## Supplied data
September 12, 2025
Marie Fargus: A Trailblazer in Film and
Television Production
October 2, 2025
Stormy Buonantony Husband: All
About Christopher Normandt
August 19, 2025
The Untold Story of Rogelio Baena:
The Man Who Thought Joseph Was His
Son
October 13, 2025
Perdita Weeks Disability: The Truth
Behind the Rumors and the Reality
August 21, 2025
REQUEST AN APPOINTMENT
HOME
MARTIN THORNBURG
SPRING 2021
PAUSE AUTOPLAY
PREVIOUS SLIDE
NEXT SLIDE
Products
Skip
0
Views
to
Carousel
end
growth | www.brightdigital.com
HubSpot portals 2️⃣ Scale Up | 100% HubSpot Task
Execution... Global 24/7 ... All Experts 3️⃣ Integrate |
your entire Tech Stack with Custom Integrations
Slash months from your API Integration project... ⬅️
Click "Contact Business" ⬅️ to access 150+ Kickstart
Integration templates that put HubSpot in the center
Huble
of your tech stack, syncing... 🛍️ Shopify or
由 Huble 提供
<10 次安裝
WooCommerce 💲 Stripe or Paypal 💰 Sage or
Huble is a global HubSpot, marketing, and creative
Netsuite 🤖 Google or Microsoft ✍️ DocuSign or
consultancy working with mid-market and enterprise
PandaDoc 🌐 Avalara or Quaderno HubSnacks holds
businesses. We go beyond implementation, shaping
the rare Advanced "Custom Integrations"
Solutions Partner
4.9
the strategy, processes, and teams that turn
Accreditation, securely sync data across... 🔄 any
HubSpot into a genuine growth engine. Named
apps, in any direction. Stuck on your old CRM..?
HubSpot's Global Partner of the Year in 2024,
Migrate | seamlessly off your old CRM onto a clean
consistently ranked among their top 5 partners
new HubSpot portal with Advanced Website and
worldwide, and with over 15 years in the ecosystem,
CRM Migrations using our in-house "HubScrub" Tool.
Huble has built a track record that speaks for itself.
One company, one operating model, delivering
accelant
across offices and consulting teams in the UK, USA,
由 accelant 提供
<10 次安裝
==
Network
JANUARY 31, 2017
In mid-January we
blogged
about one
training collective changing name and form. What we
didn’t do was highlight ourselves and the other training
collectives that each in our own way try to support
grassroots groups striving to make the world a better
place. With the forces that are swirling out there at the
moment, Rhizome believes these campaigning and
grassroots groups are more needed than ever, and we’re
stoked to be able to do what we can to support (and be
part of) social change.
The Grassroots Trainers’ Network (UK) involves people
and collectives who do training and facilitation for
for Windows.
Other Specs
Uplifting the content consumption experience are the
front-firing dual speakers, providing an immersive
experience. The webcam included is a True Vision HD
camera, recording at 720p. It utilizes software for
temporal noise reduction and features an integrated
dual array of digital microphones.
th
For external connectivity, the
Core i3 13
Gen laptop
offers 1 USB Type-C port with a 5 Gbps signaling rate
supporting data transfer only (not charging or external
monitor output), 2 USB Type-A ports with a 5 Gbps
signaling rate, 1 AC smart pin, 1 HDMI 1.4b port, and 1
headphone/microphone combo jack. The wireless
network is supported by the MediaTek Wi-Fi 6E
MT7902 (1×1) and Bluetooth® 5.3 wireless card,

## Your task
The required answer is the run of lines above, starting at the line with "place. With the" and ending at the line with "MT7902 (1×1) and", reproduced exactly with both ends.

## Expected output
place. With the forces that are swirling out there at the
moment, Rhizome believes these campaigning and
grassroots groups are more needed than ever, and we’re
stoked to be able to do what we can to support (and be
part of) social change.
The Grassroots Trainers’ Network (UK) involves people
and collectives who do training and facilitation for
for Windows.
Other Specs
Uplifting the content consumption experience are the
front-firing dual speakers, providing an immersive
experience. The webcam included is a True Vision HD
camera, recording at 720p. It utilizes software for
temporal noise reduction and features an integrated
dual array of digital microphones.
th
For external connectivity, the
Core i3 13
Gen laptop
offers 1 USB Type-C port with a 5 Gbps signaling rate
supporting data transfer only (not charging or external
monitor output), 2 USB Type-A ports with a 5 Gbps
signaling rate, 1 AC smart pin, 1 HDMI 1.4b port, and 1
headphone/microphone combo jack. The wireless
network is supported by the MediaTek Wi-Fi 6E
MT7902 (1×1) and Bluetooth® 5.3 wireless card,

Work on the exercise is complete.